(Records from a collection)

################

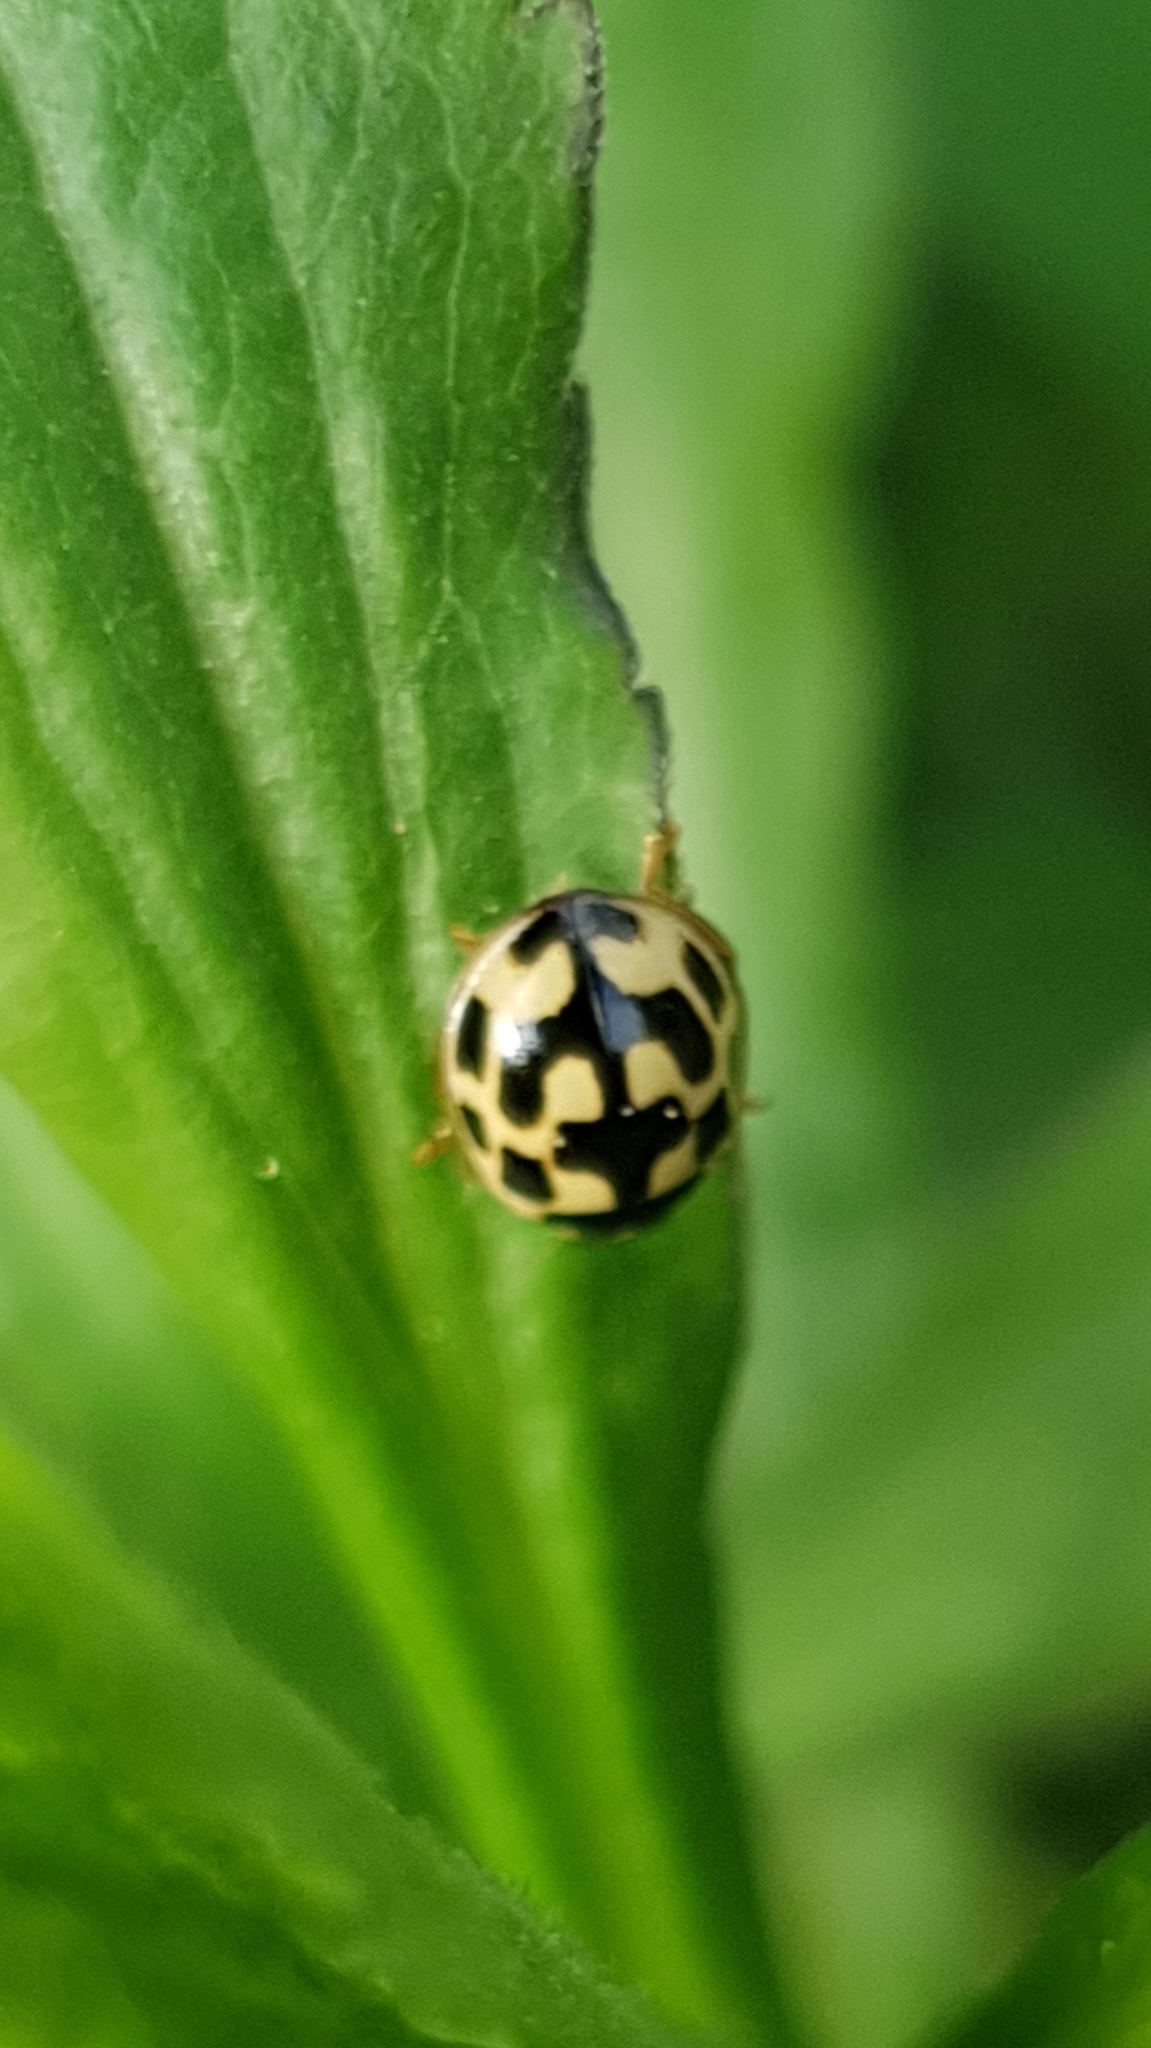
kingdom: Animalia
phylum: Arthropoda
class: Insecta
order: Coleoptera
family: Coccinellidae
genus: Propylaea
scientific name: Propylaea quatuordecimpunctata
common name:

################

● GOAL OF THE EXERCISE
Rewrite the rows above without the pictures, replacing "scientific name" with "binomial name" and keeping everything else unchanged.

● RESPONSE BELOW
kingdom: Animalia
phylum: Arthropoda
class: Insecta
order: Coleoptera
family: Coccinellidae
genus: Propylaea
binomial name: Propylaea quatuordecimpunctata
common name:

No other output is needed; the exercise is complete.